I've learned there is an art to pruning, which is probably why it's become my favorite chore in the vineyard. I like helping these plants become all that their genetically meant to be, but not more; grapevines, you see, have a propensity to grow and grow and grow and if you've ever encountered grapes in the wild, you know what I'm talking about. They can become a tangled mess if not given the guidance of careful hand, a taut wire and a sharp snipper.

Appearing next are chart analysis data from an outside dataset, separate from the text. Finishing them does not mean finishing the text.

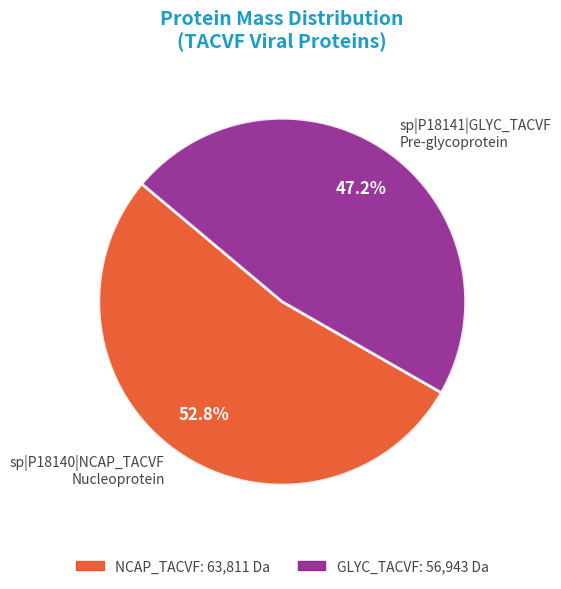

What is the total percentage of sp|P18140|NCAP_TACVF Nucleoprotein and sp|P18141|GLYC_TACVF Pre-glycoprotein?

100.0%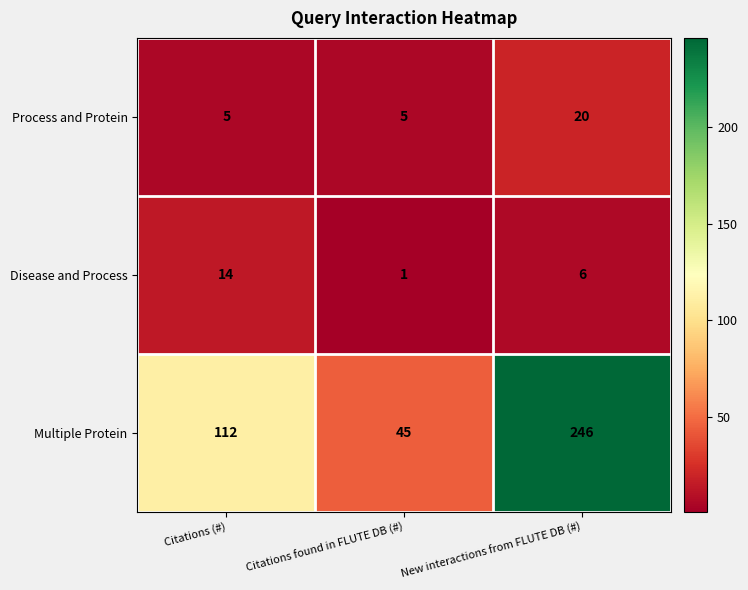

Which series has the largest total across all categories?

Multiple Protein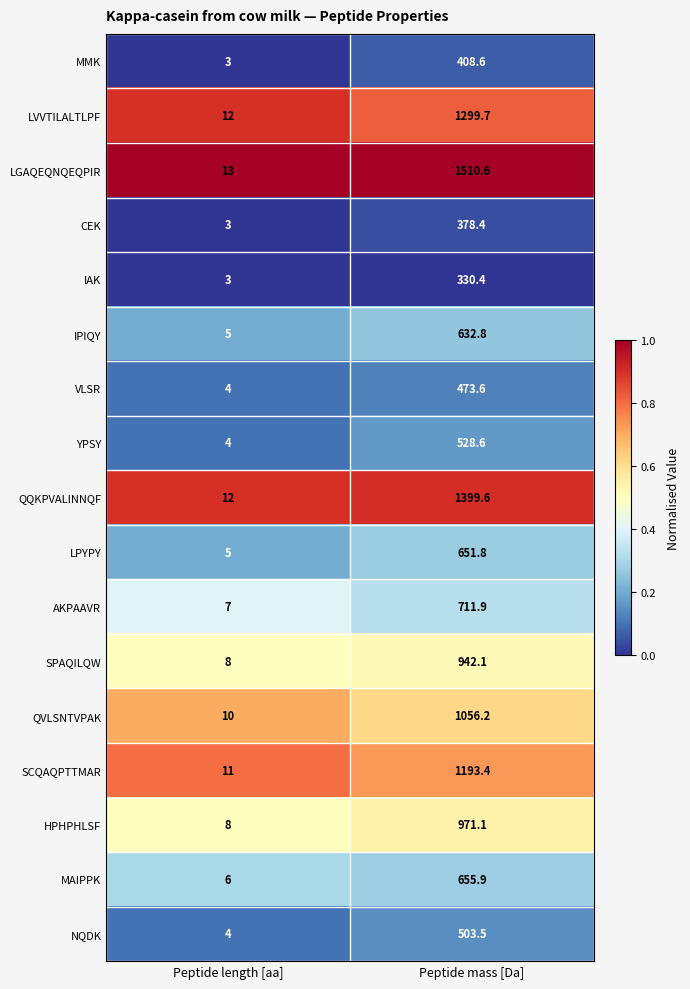

Is it true that VLSR equals 1.0 at Peptide length [aa]?

False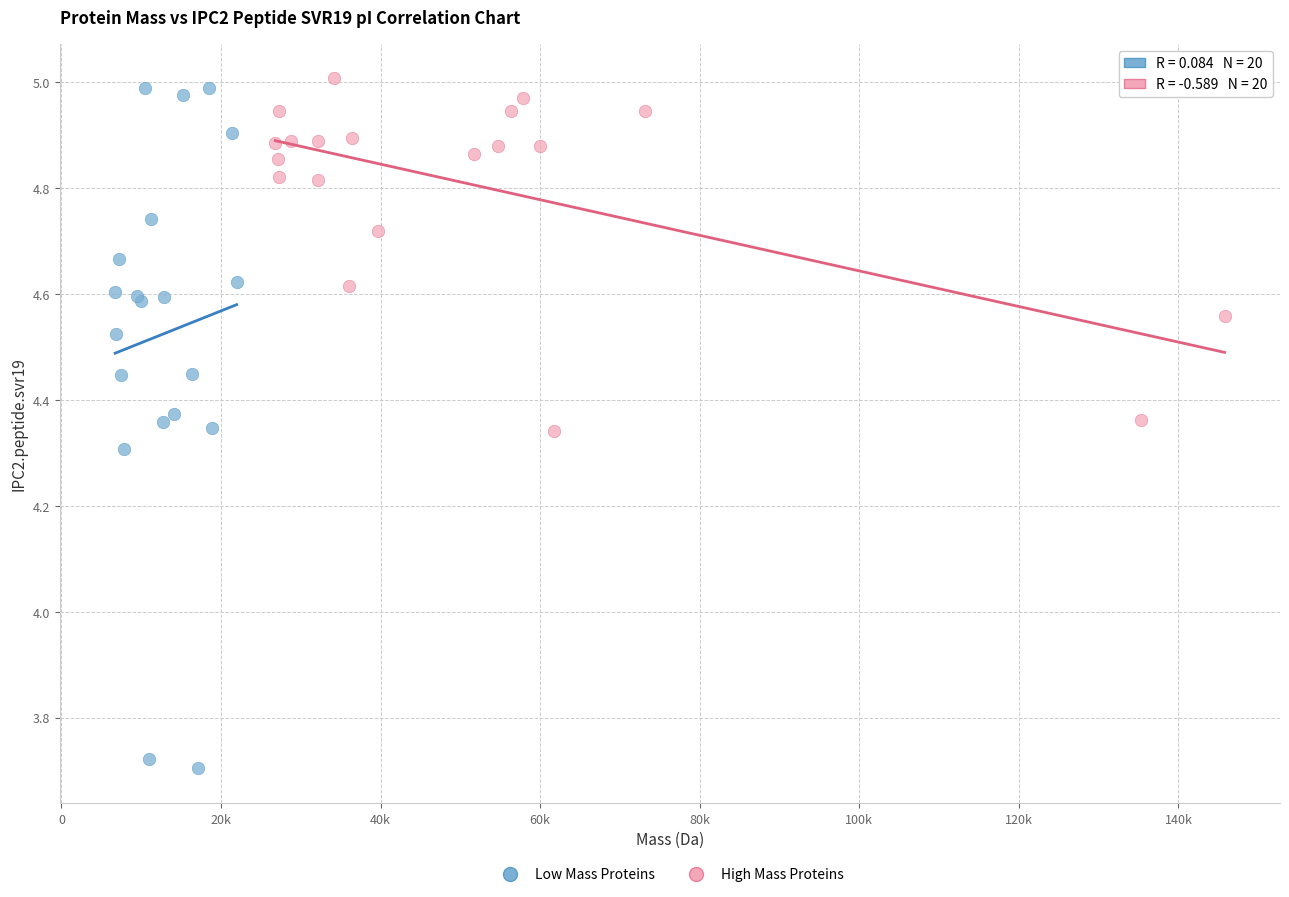

What are all the series names shown in the legend?

Low Mass Proteins, High Mass Proteins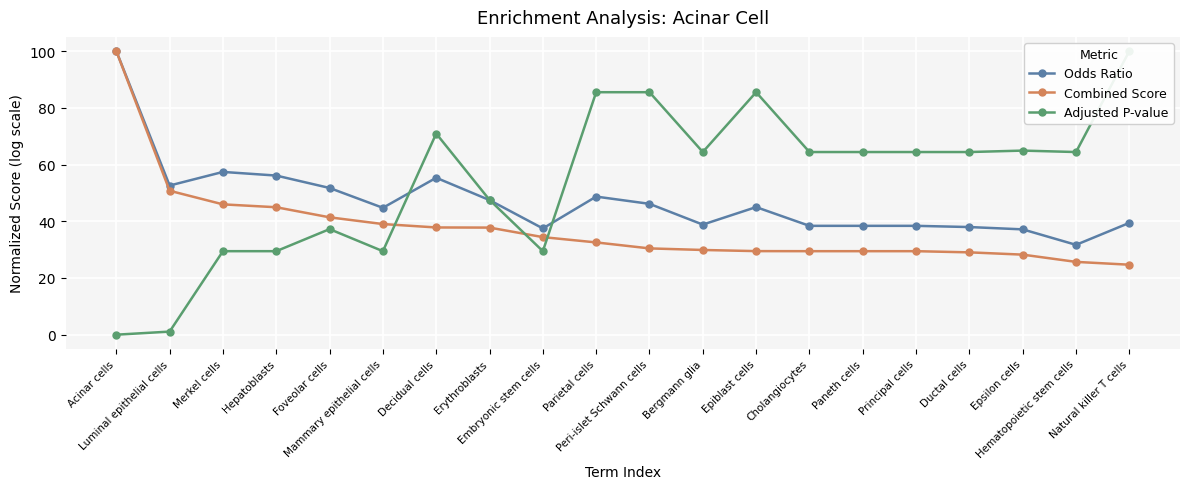

Reading right to left, transcribe all the data shown in this chart.

Odds Ratio: Natural killer T cells=39.4	Hematopoietic stem cells=31.7	Epsilon cells=37.1	Ductal cells=38.0	Principal cells=38.4	Paneth cells=38.4	Cholangiocytes=38.4	Epiblast cells=45.0	Bergmann glia=38.8	Peri-islet Schwann cells=46.1	Parietal cells=48.7	Embryonic stem cells=37.5	Erythroblasts=47.5	Decidual cells=55.3	Mammary epithelial cells=44.7	Foveolar cells=51.7	Hepatoblasts=56.1	Merkel cells=57.4	Luminal epithelial cells=52.6	Acinar cells=100.0
Combined Score: Natural killer T cells=24.7	Hematopoietic stem cells=25.7	Epsilon cells=28.2	Ductal cells=29.0	Principal cells=29.4	Paneth cells=29.4	Cholangiocytes=29.4	Epiblast cells=29.5	Bergmann glia=29.9	Peri-islet Schwann cells=30.4	Parietal cells=32.5	Embryonic stem cells=34.4	Erythroblasts=37.8	Decidual cells=37.8	Mammary epithelial cells=39.0	Foveolar cells=41.4	Hepatoblasts=44.9	Merkel cells=46.0	Luminal epithelial cells=50.8	Acinar cells=100.0
Adjusted P-value: Natural killer T cells=100.0	Hematopoietic stem cells=64.4	Epsilon cells=64.9	Ductal cells=64.4	Principal cells=64.4	Paneth cells=64.4	Cholangiocytes=64.4	Epiblast cells=85.5	Bergmann glia=64.4	Peri-islet Schwann cells=85.5	Parietal cells=85.5	Embryonic stem cells=29.4	Erythroblasts=47.5	Decidual cells=70.9	Mammary epithelial cells=29.4	Foveolar cells=37.2	Hepatoblasts=29.4	Merkel cells=29.4	Luminal epithelial cells=1.1	Acinar cells=0.0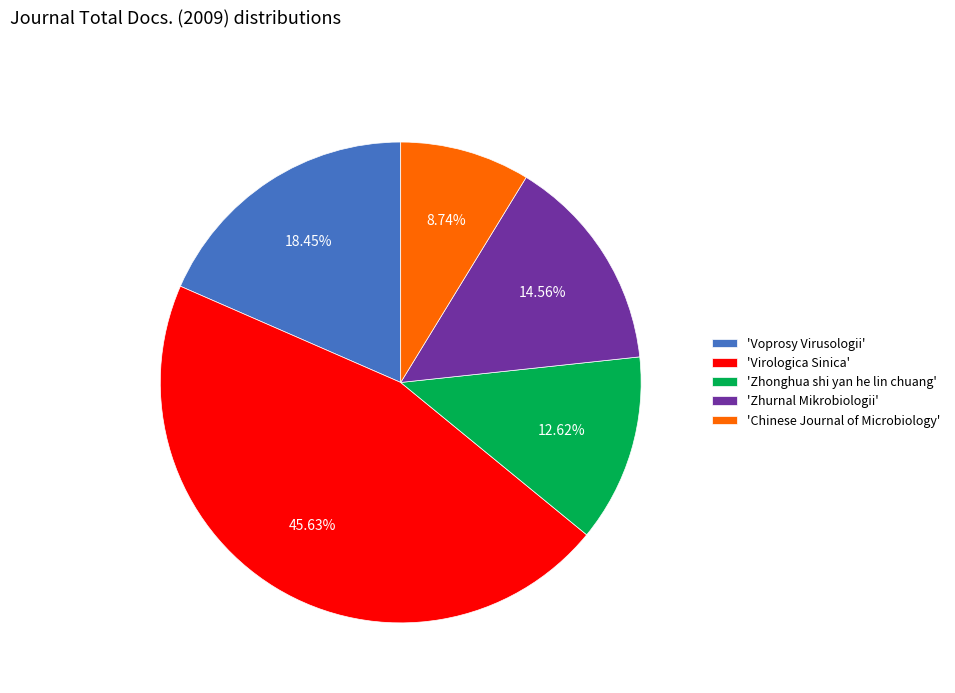

Is the sum of 'Virologica Sinica' and 'Voprosy Virusologii' greater than half?

Yes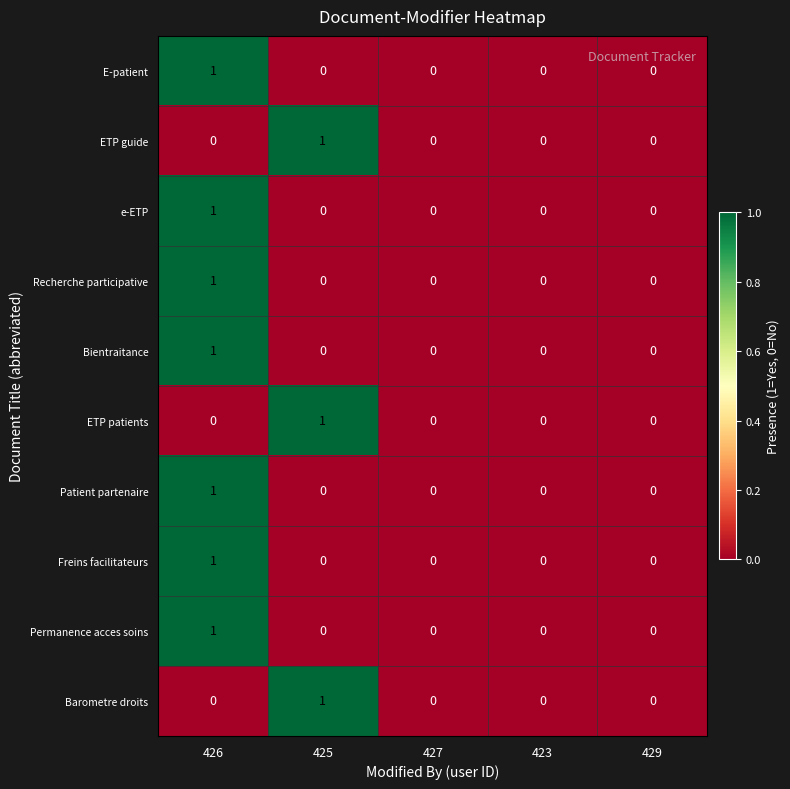

At which label does ETP patients reach its peak?

425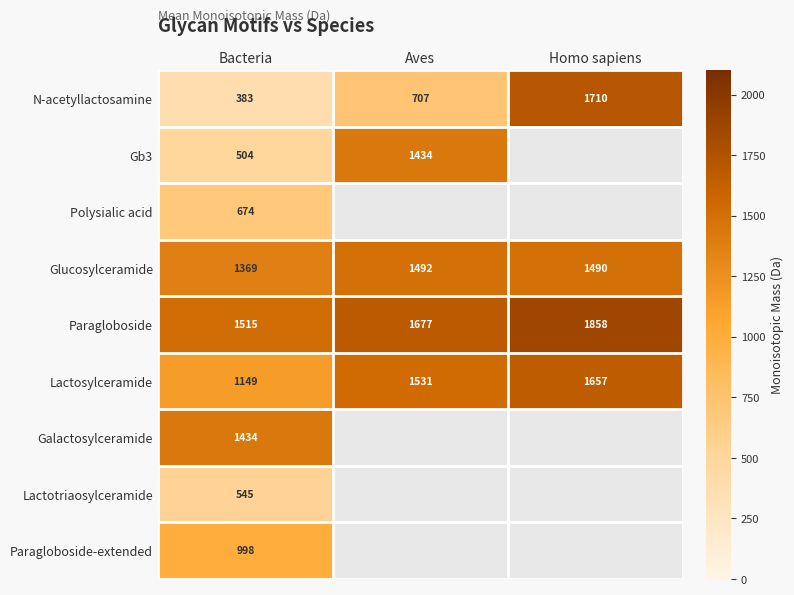

At Bacteria, list the series in order from largest to smallest.

Paragloboside, Galactosylceramide, Glucosylceramide, Lactosylceramide, Paragloboside-extended, Polysialic acid, Lactotriaosylceramide, Gb3, N-acetyllactosamine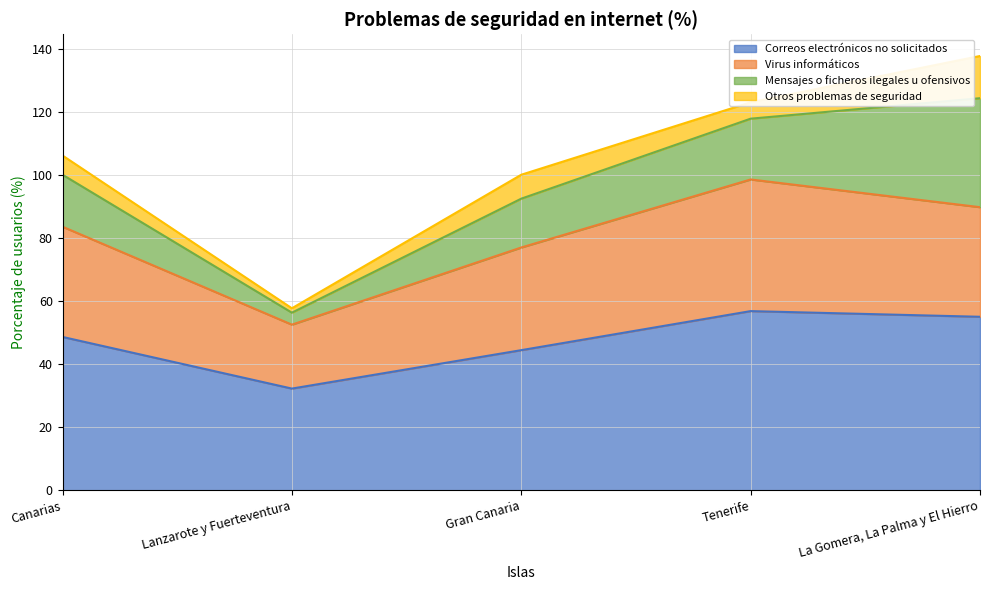

How many values in the Virus informáticos series exceed 83?

3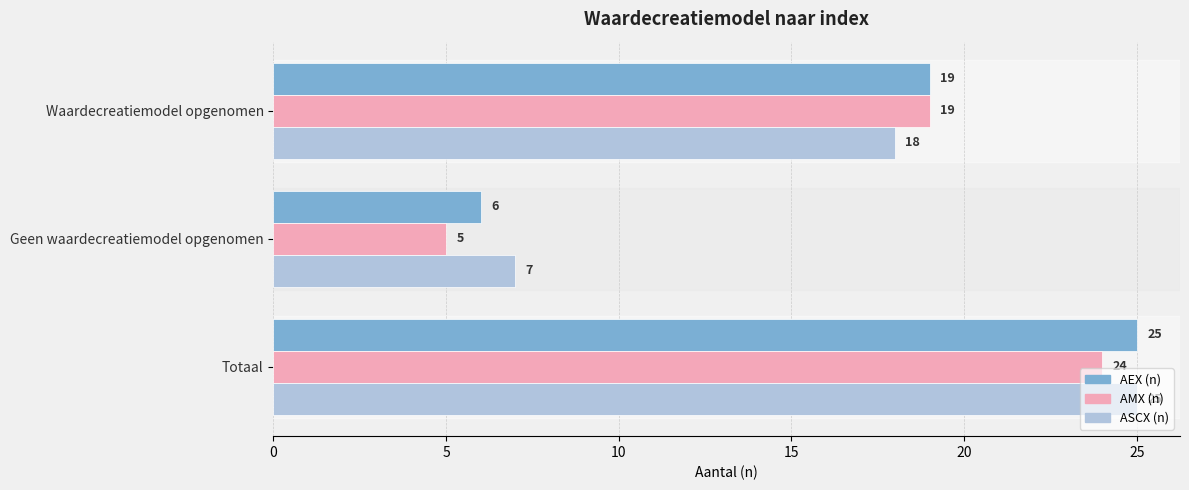

Between Waardecreatiemodel opgenomen and Geen waardecreatiemodel opgenomen, which series saw the biggest shift?

AMX (n)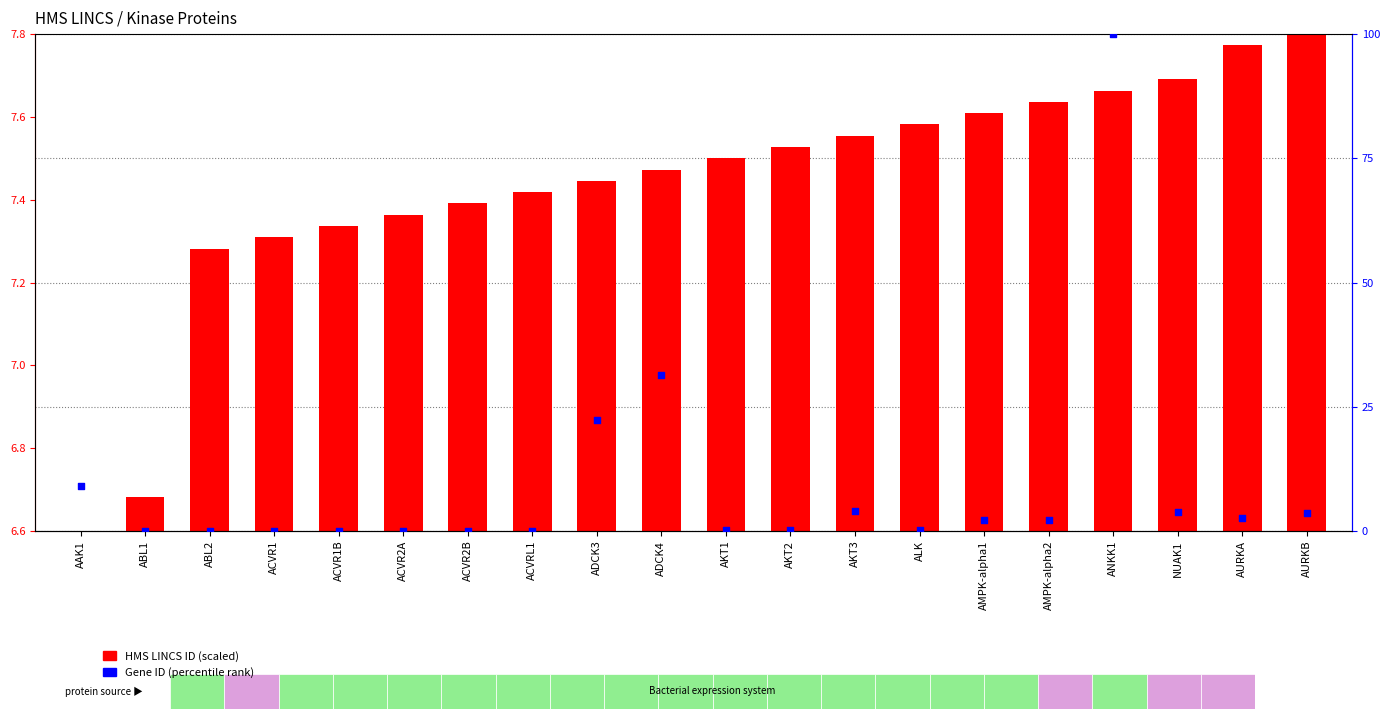

Is the value of Gene ID (percentile) at ANKK1 greater than the value of HMS LINCS ID (scaled) at ABL2?

Yes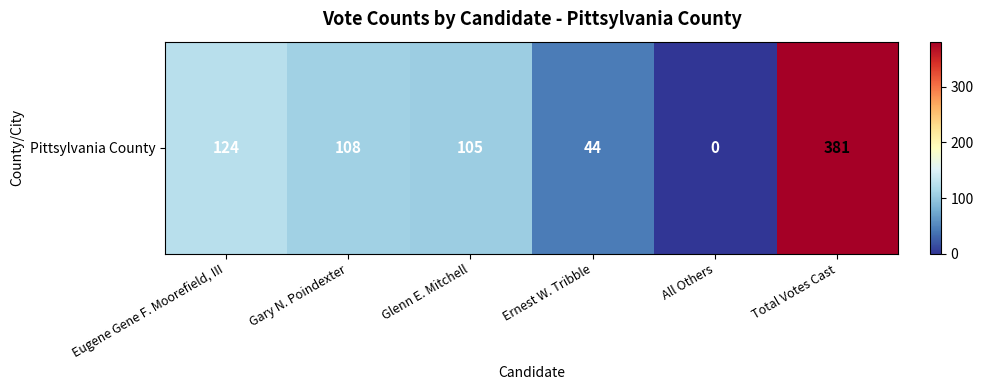

Which has a higher value, Eugene Gene F. Moorefield, III or Gary N. Poindexter?

Eugene Gene F. Moorefield, III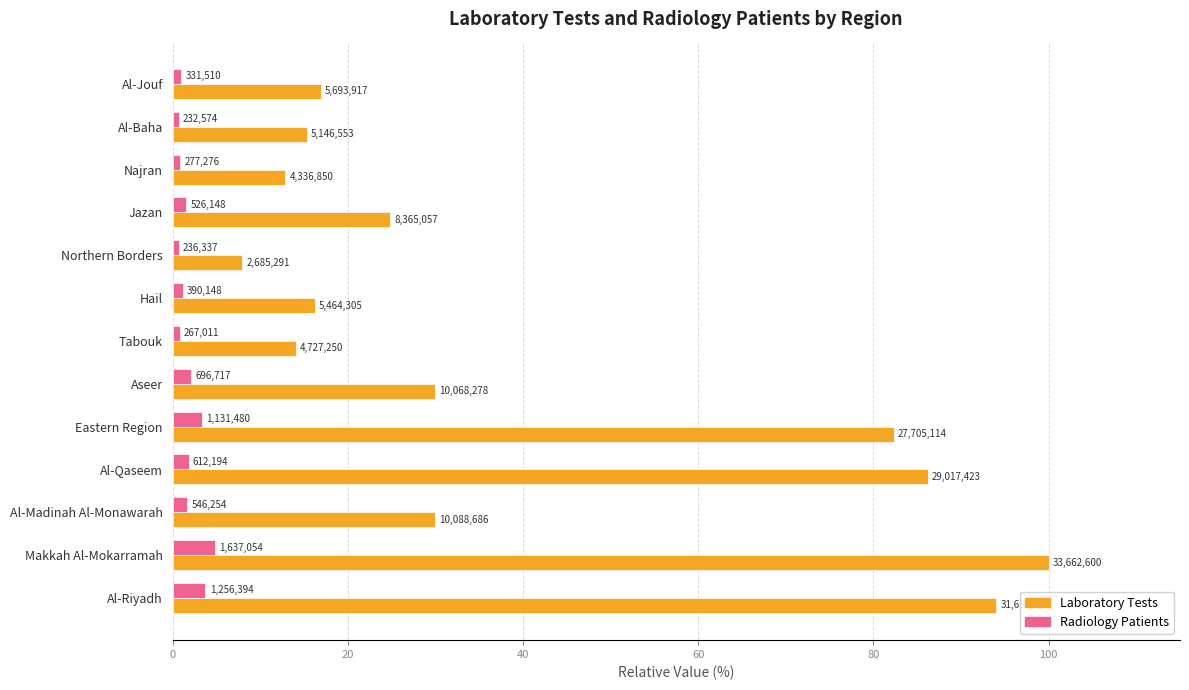

Reading left to right, what are all the values shown in this chart?

Laboratory Tests: 94.0	100.0	30.0	86.2	82.3	29.9	14.0	16.2	8.0	24.8	12.9	15.3	16.9
Radiology Patients: 3.7	4.9	1.6	1.8	3.4	2.1	0.8	1.2	0.7	1.6	0.8	0.7	1.0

Pruning is also one of those activities that, if you resist the urge to plug in the iPod, allows your mind to drift. Tonight, I was recalling my sixty-something grandmother taking me off a beaten path in search of grape leaves. The beaten path was Mississippi River Boulevard in St. Paul, where we parked my mom's car, then the three of us carefully stepped down the incline that ended in a churning rhapsody of blue-grey water. The hillside was teeming with wild grapevines during the 1960s, and Grandma, not letting the fact that she was neither homeowner nor farmer deter her, figured the city wouldn't mind us helping ourselves to a couple hundred leaves that would end up as part of my all-time favorite Lebanese dish, Stuffed Grape Leaves (also known as Greek Dolmas).

Grandma was a frugal to be sure. She picked leaves from public land and turned them into wonderful treats, she filled ice-cream buckets full of strawberries at the pick-your-own farm in Cottage Grove, she haggled at garage sales and flea markets and always showed us, with pride, her latest treasure picked up for a song. And as I bent to snip shoots off the lower part of each trunk, I marveled at Grandma's ability to climb over brambles and tree trunks with the agility of woman half her age in search of free grape leaves.

I'm sure no one would have cared about her interest in wild grapevines anyway. And like I said earlier, grapes will grow and grow and grow if you let them, and I can't. And so I snipped and pulled, shoot after shoot, some six-feet long with large, lovely leaves evenly spaced. I snipped and pulled and thought about Grandma standing on an incline in pursuit of the same resource that I held in my hand with every intention of heaving into the fire pit.

And then on my way to the firepit, I made a detour -- through the kitchen. It is June after all, the month when grape leaves are young and tender yet some are large enough to stuff and roll with a combination of lamb and rice and tomato and onion and lemon juice. And so I cut short my pruning and headed indoors with an armful of shoots that had been sacrificed for the good of the vine. And then I pruned again, this time with a different art in mind...the art of cooking.
Once all my leaves were cut off the petioles, washed, dried and bagged, I made my way to the firepit with the debris. I'm not sure when I'll have time to actually finish what I started tonight; rolling stuffed grape leaves takes a bit of time. Of course, the effort is worth it...especially when you start the process with fresh leaves.

You can buy grape leaves in a jar and make Dolmas any time of the year. But they won't taste the way they taste in June. That's something Grandma never articulated to me. She didn't have to. Watching her tiptoe her way down toward the river over downed tree limbs told me all I needed to know about the value of cooking with tender young leaves. And here, I've got rows and rows of them. If only I had Grandma here to help me.